Android's implementation of cross DSO CFI does not suffer from these drawbacks. The Android userspace runtime looks a lot different than a regular Linux system. This is most evident in bionic, a standard C library developed by Google. Bionic ships with its own dynamic runtime linker and it looks nothing like gnu-ld. For starters a lot of it is in C++ and doesn't suffer from 2 decades of portability cruft. Unlike glibc, the bionic code is clean and simple to follow. Android's implementation of cross DSO CFI can be found in the AOSP sources here. The API interfaces needed to expose the validation functions can be found in Bionic's libdl here. The CFIShadowWriter is responsible for most of the work required to maintain the CFI Shadow. We can see the initial allocation of the CFI Shadow in the CFIShadowWriter::MapShadow function which just uses mmap to allocate an anonymous region of memory with PROT_READ protections:

uintptr_t CFIShadowWriter::MapShadow() {
  void* p =
      mmap(nullptr, kShadowSize, PROT_READ, MAP_PRIVATE | MAP_ANONYMOUS | MAP_NORESERVE, -1, 0);
  CHECK(p != MAP_FAILED);
  return reinterpret_cast< uintptr_t>(p);
}

The CFI Shadow has an important security property, it should only be marked writeable when its being updated at time of DSO load or unload. If it were to be writable for the lifetime of a process then it becomes an attractive target for overwrite. I initially wanted to explore how feasible arbitrary Shadow overwrites were as an exploit technique, but quickly realized in Bionic it was not possible. If we look at linker_cfi.cpp in Bionic we see the ShadowWrite class definition:

class ShadowWrite {
  char* shadow_start;
  char* shadow_end;
  char* aligned_start;
  char* aligned_end;
  char* tmp_start;

 public:
  ShadowWrite(uint16_t* s, uint16_t* e) {
    shadow_start = reinterpret_cast< char*>(s);
    shadow_end = reinterpret_cast< char*>(e);
    aligned_start = reinterpret_cast< char*>(PAGE_START(reinterpret_cast< uintptr_t>(shadow_start)));
    aligned_end = reinterpret_cast< char*>(PAGE_END(reinterpret_cast< uintptr_t>(shadow_end)));
    tmp_start =
        reinterpret_cast< char*>(mmap(nullptr, aligned_end - aligned_start, PROT_READ | PROT_WRITE,
                                     MAP_PRIVATE | MAP_ANONYMOUS, -1, 0));
    CHECK(tmp_start != MAP_FAILED);
    memcpy(tmp_start, aligned_start, shadow_start - aligned_start);
    memcpy(tmp_start + (shadow_end - aligned_start), shadow_end, aligned_end - shadow_end);
  }

...

  ~ShadowWrite() {
    size_t size = aligned_end - aligned_start;
    mprotect(tmp_start, size, PROT_READ);
    void* res = mremap(tmp_start, size, size, MREMAP_MAYMOVE | MREMAP_FIXED,
                       reinterpret_cast< void*>(aligned_start));
    CHECK(res != MAP_FAILED);
  }
};

The class constructor allocates new memory to do the modification, and then remap it into the existing Shadow allocation in the destructor. The CFIShadowWriter::Add class method is one of the callers that takes advantage of this. It is responsible for writing the address of __cfi_check functions to the Shadow allocation for a new library. The LLVM compiler-rt library also uses this technique to maintain the protection of the Shadow allocation.

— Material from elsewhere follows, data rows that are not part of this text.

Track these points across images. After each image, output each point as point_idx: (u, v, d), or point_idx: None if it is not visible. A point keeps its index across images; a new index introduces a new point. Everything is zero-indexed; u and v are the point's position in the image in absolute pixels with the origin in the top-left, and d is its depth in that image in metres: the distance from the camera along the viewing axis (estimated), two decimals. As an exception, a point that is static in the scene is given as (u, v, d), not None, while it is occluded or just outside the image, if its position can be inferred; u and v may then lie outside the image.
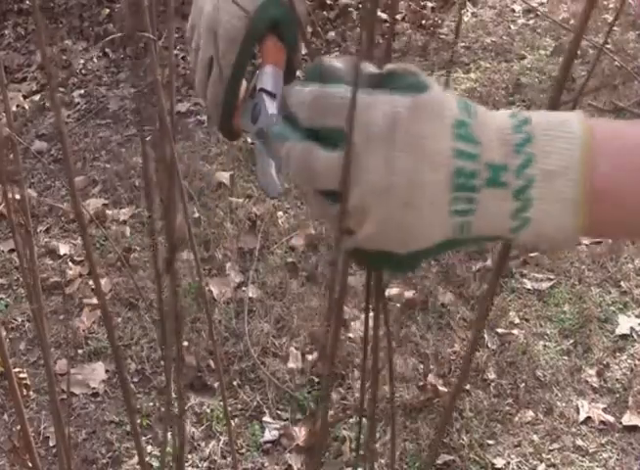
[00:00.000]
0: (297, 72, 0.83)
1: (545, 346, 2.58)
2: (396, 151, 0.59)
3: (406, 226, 0.61)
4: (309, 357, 2.55)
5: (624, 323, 2.63)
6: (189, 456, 2.28)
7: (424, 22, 4.70)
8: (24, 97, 4.22)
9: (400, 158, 0.59)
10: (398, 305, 2.72)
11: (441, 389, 2.41)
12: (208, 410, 2.41)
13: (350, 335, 2.60)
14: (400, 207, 0.60)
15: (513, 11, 4.87)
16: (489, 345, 2.57)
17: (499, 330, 2.62)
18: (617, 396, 2.41)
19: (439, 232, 0.62)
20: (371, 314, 0.79)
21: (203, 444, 2.32)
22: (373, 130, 0.59)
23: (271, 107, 0.75)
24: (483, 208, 0.61)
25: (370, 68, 0.65)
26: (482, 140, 0.60)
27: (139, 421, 2.38)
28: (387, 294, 2.50)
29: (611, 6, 4.53)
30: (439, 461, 2.22)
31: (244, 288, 2.84)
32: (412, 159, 0.59)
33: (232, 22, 0.85)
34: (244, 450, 2.31)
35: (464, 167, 0.60)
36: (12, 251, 3.06)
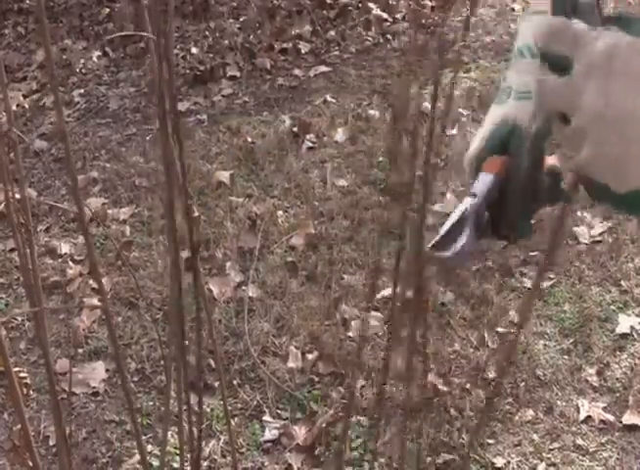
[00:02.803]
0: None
1: (545, 345, 2.58)
2: (612, 80, 0.62)
3: (620, 159, 0.64)
4: (309, 357, 2.55)
5: (624, 322, 2.63)
6: (188, 455, 2.28)
7: (424, 21, 4.69)
8: (25, 96, 4.22)
9: (615, 87, 0.62)
10: (398, 304, 2.71)
11: (441, 388, 2.40)
12: (208, 409, 2.41)
13: (350, 334, 2.60)
14: (614, 136, 0.63)
15: (512, 10, 4.87)
16: (489, 344, 2.57)
17: (499, 329, 2.62)
18: (618, 395, 2.41)
19: None
20: (372, 313, 0.79)
21: (203, 443, 2.32)
22: (593, 58, 0.63)
23: (471, 207, 0.85)
24: None
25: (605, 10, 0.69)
26: None
27: (139, 420, 2.38)
28: (387, 293, 2.49)
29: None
30: (439, 460, 2.22)
31: (244, 287, 2.84)
32: (627, 90, 0.62)
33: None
34: (244, 450, 2.31)
35: None
36: (12, 250, 3.06)
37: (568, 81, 0.65)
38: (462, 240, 0.84)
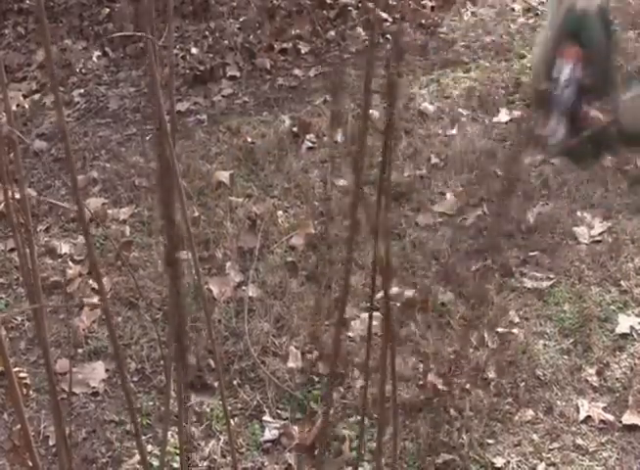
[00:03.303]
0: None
1: (545, 345, 2.58)
2: None
3: None
4: (309, 357, 2.55)
5: (624, 322, 2.63)
6: (189, 455, 2.28)
7: (424, 21, 4.70)
8: (24, 96, 4.22)
9: None
10: (398, 304, 2.72)
11: (441, 388, 2.40)
12: (208, 409, 2.41)
13: (350, 334, 2.60)
14: None
15: (513, 10, 4.87)
16: (489, 344, 2.57)
17: (499, 329, 2.62)
18: (617, 395, 2.41)
19: None
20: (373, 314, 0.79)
21: (202, 443, 2.32)
22: None
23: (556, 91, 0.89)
24: None
25: None
26: None
27: (139, 420, 2.38)
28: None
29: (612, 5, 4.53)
30: (439, 460, 2.22)
31: (243, 287, 2.84)
32: None
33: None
34: (244, 450, 2.31)
35: None
36: (12, 250, 3.06)
37: None
38: (553, 121, 0.85)
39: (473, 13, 4.83)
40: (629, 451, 2.25)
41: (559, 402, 2.39)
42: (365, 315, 2.63)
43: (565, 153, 0.84)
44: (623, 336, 2.59)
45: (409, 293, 2.74)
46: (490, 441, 2.28)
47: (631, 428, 2.31)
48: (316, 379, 2.48)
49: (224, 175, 3.42)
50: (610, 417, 2.33)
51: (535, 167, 3.38)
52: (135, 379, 2.54)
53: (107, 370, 2.58)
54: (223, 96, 4.18)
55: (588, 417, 2.34)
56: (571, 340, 2.58)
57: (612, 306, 2.70)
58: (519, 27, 4.61)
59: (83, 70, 4.44)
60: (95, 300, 2.80)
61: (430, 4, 4.83)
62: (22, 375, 2.41)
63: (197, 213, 3.15)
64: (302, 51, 4.49)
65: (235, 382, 2.50)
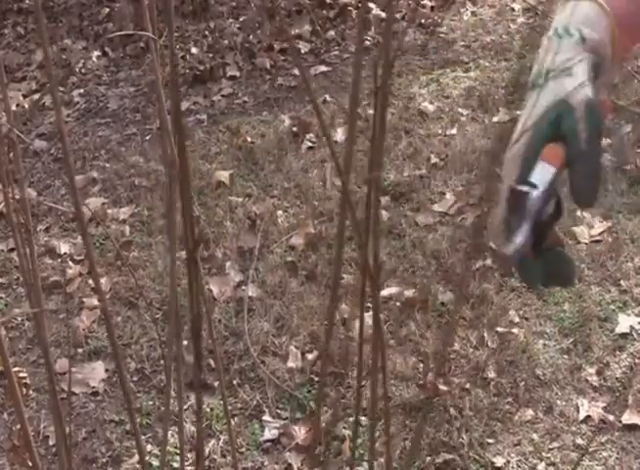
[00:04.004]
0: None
1: (545, 344, 2.58)
2: None
3: None
4: (309, 356, 2.55)
5: (624, 322, 2.63)
6: (188, 455, 2.28)
7: (423, 20, 4.70)
8: (24, 96, 4.22)
9: None
10: (398, 303, 2.72)
11: (441, 388, 2.40)
12: (208, 409, 2.41)
13: (350, 334, 2.60)
14: None
15: (512, 10, 4.87)
16: (489, 343, 2.57)
17: (499, 329, 2.62)
18: (617, 394, 2.41)
19: None
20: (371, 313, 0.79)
21: (202, 443, 2.32)
22: None
23: (533, 198, 0.82)
24: None
25: None
26: None
27: (139, 420, 2.38)
28: (387, 293, 2.51)
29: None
30: (439, 460, 2.22)
31: (243, 287, 2.84)
32: None
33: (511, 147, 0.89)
34: (243, 449, 2.31)
35: None
36: (12, 250, 3.06)
37: None
38: (521, 235, 0.81)
39: (473, 13, 4.83)
40: (629, 451, 2.25)
41: (559, 402, 2.39)
42: (367, 315, 2.63)
43: (516, 266, 0.79)
44: (623, 336, 2.59)
45: (409, 293, 2.74)
46: (490, 440, 2.29)
47: (631, 428, 2.31)
48: (316, 379, 2.48)
49: (224, 175, 3.42)
50: (610, 417, 2.33)
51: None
52: (135, 379, 2.54)
53: (106, 370, 2.58)
54: (223, 96, 4.18)
55: (588, 417, 2.34)
56: (571, 339, 2.58)
57: (611, 306, 2.70)
58: (519, 27, 4.60)
59: (83, 70, 4.44)
60: (95, 299, 2.80)
61: (430, 4, 4.83)
62: (22, 375, 2.41)
63: (197, 213, 3.15)
64: (302, 51, 4.49)
65: (235, 382, 2.50)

Bionic's cross DSO CFI is the only other userland implementation of LLVM's design outside of the compiler-rt library that I am aware of. Performing CFI checks across DSO boundaries loses some of the security properties of a more fine grained CFI but it's better than nothing. Support for this design in glibc/gnu-ld would be beneficial for Linux systems. Clearly the Android project is ahead of the game and even has enabled cross DSO CFI for Kernel modules.